EXTRAIT:
....................
2L’événement, en lui-même, est bien connu et a fait l’objet de nombreuses publications. Les Jeux de 1936 ont été, de toute l’histoire de l’Olympisme, ceux qui ont suscité le plus d’études. Pour la première fois en effet, l’histoire du sport affrontait l’épreuve de la politique à l’échelle mondiale et à grande ampleur. Les historiens ont parfaitement décrit l’importance que le régime nazi a accordée aux Jeux, la manière dont ils ont orchestré leur mise en scène spectaculaire. Ceux-ci marquaient à la fois le grand retour de l’Allemagne dans l’organisation du sport international, et une occasion unique de montrer au monde les réalisations du Reich. Par ailleurs, les débats occasionnés par les orientations racistes et militaires du régime ont suscité nombre de réactions. La manière dont le Comité international olympique (CIO) a géré ces questions est également bien connue.
- 1 Kalifa Dominique, Régnier Philippe, Thérenty Marie-Ève & Vaillant Alain, La Civilisation du journal (...)
....................
CONSIGNE 1: D'après l'extrait sur les Jeux de 1936, pourquoi ces Jeux ont-ils suscité plus d'études que tous les autres de l'histoire de l'Olympisme ? Répondez en une à trois phrases.
CONSIGNE 2: Rédigez la suite du texte sur les Jeux olympiques de 1936, en reprenant après sa dernière phrase.
....................
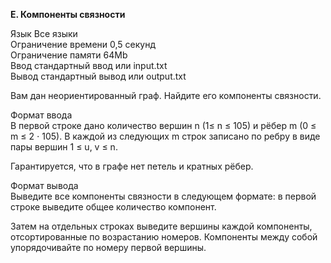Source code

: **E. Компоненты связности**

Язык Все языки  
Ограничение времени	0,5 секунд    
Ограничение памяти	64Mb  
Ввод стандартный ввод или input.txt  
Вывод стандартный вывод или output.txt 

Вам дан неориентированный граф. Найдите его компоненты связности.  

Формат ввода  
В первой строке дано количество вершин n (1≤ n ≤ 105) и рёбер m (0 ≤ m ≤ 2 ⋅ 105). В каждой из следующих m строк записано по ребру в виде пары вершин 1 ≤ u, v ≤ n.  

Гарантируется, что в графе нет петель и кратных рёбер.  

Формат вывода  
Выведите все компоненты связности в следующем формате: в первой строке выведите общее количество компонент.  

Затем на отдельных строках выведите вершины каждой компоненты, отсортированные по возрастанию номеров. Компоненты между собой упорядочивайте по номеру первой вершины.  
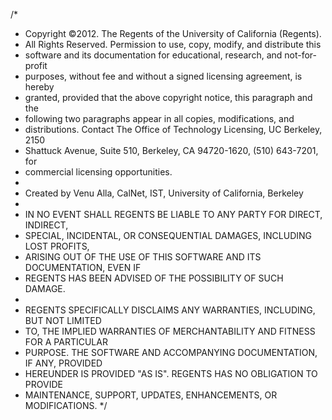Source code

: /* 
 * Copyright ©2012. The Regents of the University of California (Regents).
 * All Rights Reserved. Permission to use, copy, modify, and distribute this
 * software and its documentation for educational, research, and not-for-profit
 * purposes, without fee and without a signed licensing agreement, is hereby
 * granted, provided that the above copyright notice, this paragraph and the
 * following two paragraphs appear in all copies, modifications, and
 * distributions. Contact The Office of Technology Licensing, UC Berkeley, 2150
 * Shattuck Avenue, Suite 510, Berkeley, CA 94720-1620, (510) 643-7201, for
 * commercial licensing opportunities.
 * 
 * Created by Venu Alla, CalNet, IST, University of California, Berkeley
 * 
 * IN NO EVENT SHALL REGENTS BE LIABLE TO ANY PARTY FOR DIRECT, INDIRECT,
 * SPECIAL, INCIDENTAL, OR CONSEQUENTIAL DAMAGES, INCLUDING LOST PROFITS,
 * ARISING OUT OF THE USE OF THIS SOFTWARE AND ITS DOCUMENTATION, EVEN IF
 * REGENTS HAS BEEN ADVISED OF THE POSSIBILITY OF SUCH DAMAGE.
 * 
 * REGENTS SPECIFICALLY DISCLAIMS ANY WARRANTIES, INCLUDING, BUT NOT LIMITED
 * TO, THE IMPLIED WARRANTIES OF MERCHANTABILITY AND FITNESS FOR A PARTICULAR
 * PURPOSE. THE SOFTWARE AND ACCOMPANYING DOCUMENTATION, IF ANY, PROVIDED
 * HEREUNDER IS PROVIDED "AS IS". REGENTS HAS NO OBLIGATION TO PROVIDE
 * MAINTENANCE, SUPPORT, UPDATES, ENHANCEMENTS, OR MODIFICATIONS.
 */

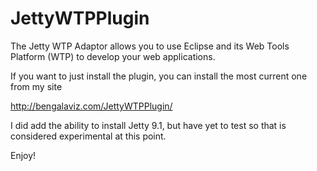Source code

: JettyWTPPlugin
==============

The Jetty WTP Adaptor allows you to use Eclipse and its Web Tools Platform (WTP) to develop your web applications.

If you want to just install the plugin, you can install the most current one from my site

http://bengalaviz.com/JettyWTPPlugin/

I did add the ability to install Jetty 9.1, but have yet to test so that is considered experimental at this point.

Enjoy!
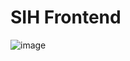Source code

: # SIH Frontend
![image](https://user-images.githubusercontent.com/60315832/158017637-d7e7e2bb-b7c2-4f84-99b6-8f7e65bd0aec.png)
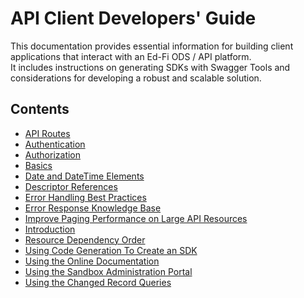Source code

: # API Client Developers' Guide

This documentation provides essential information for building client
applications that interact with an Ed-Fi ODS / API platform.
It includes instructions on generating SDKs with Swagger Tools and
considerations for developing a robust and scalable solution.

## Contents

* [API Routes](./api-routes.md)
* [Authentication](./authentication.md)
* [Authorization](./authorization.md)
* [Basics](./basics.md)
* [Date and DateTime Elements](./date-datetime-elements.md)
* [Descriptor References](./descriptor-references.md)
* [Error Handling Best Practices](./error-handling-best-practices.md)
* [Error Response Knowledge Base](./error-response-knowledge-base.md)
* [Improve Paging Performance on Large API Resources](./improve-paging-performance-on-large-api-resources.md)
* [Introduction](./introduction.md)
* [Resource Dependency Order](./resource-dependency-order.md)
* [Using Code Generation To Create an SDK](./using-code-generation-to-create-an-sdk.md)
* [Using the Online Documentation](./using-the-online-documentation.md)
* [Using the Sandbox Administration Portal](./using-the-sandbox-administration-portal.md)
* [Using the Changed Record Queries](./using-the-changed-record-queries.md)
....................
RÉPONSE RÉDIGÉE 1: Pour la première fois, l'histoire du sport affrontait l'épreuve de la politique à l'échelle mondiale et à grande ampleur.

RÉPONSE RÉDIGÉE 2:
3Pourquoi donc y revenir, et sous l’angle particulier de l’étude de la presse écrite ? Depuis une vingtaine d’années, la presse a pris une place de plus en plus importante dans la recherche. La numérisation des journaux, et notamment celle, rétroactive, de quotidiens anciens, a donné une nouvelle vie aux collections. Mais au-delà de cette opportunité, le constat qui fonde cet intérêt nouveau des chercheurs est avant tout lié à une nouvelle manière de penser la presse. Au lieu de considérer le journal comme une simple source historique, il convient de reconnaître que s’y jouent une série de phénomènes qui font du média non seulement le vecteur d’une information, mais aussi l’organisateur de celle-ci, selon des codes spécifiques progressivement mis au point pendant la période d’expansion de la presse écrite. Celle-ci s’est imposée comme la référence première de l’information au cours du xixe siècle, dépassant dans ce rôle la correspondance privée, la conversation ou les récits imprimés des siècles précédents. Pendant la même période, la presse a inventé à la fois un langage, des catégories d’expression (des rubriques), et mis en place tout un personnel aux fonctions différenciées (du pigiste au journaliste professionnel, du reporter à l’interviewer). La civilisation du journal décrit cela en détails1. Au début du xxe siècle, ce système s’est étendu à d’autres médias, comme la radio et le cinéma, sans toutefois en changer les données essentielles.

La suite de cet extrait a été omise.